Wednesday, 14 November 2007

Stories of the Street - Twenty Two

The old, red-bricked house at the end of the street has six bedrooms, two bathrooms, four reception rooms plus various other smaller rooms and large cupboards and a set of grand cellars below. The front is littered with old cars and the gardens are overwhelmed by a number of different very large trees creating a dark, murky place where sunlit fun used to dominate.

The two old men who live in the house use the Kitchen and scullery on the ground floor and two bedrooms and one of the bathrooms on the first floor. All the other rooms are full of boxes and furniture covered in old dustsheets. About fifteen years earlier the two brothers had seriously considered selling the house and moving on but they had chickened out of this plan at the last minute and had never entertained the notion again. However, they have still not reached the point where they feel the need to unpack most of their packing cases and boxes from the aborted move.

Faded labels announce details of kitchen equipment and bedroom linen, crockery and books. Even the dust seems to hang in the air, uncertain whether to land on such transient things.

Every few months their niece arrives and stays with her uncles for a few days, even weeks. She uses the place as a bolthole from her family and other problems. Neither uncle ever asks her why she is there or tells her what to do. She just arrives in her little Italian hatchback, pulls out her suitcases and rings the door bell. One of the uncles is always around and opens the door to her. She hugs him and says that she will be staying for “n” days and he nods and goes back to what ever he was doing.

As a teenager she hit on the idea of coming here when things got bad at home. She also used it during her time at university as a place of escape. She cleared out one of the rooms right up in the top of the house and now uses the adjoining room as a makeshift kitchen with a microwave, baby cooker with two hot rings, a kettle and a little fridge.
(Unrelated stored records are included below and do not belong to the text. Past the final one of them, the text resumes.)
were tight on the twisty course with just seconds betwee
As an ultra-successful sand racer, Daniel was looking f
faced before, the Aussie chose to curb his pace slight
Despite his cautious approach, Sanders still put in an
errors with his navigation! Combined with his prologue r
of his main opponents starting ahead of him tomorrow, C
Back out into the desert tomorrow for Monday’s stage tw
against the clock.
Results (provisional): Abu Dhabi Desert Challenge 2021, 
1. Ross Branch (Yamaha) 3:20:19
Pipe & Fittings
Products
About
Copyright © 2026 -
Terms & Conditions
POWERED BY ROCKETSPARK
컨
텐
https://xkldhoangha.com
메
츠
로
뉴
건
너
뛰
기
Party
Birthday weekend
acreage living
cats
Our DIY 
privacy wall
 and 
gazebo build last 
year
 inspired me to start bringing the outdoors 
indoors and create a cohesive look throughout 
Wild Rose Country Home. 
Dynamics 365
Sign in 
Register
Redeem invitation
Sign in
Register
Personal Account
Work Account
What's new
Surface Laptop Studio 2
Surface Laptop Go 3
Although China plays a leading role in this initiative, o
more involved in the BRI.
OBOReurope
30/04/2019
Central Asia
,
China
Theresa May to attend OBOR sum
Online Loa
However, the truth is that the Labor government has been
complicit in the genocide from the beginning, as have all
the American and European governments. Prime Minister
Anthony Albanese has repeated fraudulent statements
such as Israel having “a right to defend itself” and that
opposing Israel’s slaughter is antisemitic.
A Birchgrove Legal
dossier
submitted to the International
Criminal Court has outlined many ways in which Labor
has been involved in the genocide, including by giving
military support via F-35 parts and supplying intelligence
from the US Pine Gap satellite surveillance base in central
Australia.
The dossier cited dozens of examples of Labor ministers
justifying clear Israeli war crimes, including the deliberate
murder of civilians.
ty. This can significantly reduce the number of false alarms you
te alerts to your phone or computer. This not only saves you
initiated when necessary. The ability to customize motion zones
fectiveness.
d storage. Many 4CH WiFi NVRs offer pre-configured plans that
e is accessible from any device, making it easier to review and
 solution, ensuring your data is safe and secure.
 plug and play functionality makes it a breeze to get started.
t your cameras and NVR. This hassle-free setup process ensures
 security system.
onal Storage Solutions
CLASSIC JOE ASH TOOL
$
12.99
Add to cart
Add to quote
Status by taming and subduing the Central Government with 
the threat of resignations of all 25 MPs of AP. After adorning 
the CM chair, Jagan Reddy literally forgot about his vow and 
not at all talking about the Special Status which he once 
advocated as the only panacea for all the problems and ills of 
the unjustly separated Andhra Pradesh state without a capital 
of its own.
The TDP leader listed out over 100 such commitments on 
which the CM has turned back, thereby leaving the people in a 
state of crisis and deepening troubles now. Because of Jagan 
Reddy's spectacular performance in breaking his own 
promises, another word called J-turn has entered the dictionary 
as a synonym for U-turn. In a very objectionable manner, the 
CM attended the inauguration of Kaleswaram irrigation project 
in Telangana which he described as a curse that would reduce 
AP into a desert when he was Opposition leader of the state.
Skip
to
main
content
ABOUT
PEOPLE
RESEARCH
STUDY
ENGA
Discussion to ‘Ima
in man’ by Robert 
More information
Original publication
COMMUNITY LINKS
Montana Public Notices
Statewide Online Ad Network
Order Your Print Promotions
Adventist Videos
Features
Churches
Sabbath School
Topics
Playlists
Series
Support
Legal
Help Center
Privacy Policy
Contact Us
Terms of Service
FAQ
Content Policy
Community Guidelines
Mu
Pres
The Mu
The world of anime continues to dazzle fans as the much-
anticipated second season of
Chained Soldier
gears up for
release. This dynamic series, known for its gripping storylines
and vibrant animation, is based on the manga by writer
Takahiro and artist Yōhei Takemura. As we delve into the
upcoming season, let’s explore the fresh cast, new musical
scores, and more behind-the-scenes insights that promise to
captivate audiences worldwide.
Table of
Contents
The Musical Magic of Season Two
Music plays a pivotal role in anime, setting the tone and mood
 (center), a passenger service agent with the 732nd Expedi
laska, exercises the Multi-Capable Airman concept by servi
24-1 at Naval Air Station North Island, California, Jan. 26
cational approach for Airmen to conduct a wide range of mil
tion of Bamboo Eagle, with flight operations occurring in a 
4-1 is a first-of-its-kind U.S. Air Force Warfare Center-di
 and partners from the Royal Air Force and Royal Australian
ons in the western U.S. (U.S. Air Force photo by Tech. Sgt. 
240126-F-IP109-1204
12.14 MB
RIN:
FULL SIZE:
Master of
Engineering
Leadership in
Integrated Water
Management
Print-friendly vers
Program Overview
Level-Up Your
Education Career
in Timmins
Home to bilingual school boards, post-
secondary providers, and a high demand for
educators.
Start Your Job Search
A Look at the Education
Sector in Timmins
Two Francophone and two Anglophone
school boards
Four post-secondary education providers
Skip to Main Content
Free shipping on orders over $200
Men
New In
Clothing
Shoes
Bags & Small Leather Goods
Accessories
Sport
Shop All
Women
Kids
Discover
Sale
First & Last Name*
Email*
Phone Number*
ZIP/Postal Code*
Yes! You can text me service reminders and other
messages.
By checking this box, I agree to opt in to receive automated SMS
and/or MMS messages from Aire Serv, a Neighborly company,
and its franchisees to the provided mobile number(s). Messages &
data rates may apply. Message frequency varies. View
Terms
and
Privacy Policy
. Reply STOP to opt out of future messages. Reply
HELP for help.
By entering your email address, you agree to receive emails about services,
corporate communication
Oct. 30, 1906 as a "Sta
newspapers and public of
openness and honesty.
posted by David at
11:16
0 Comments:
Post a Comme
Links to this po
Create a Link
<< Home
Late at night she sometimes sits in front of her bedroom window sipping a coffee laced with brandy watching the wind drive the trees crazy in the dark garden. The sound of the foxes calling will sometimes draw her to the window late at night and she has sat there, high above the unruly night watching and listening while wrapped in a heavy, warm blanket until the pre-dawn light starts to add colour to the sky.

She has never invited anyone to stay with her, even when she realised that it would not make any difference to her uncles. This is the private place she will never let any one near. It is a quiet, hidden reflection of her soul.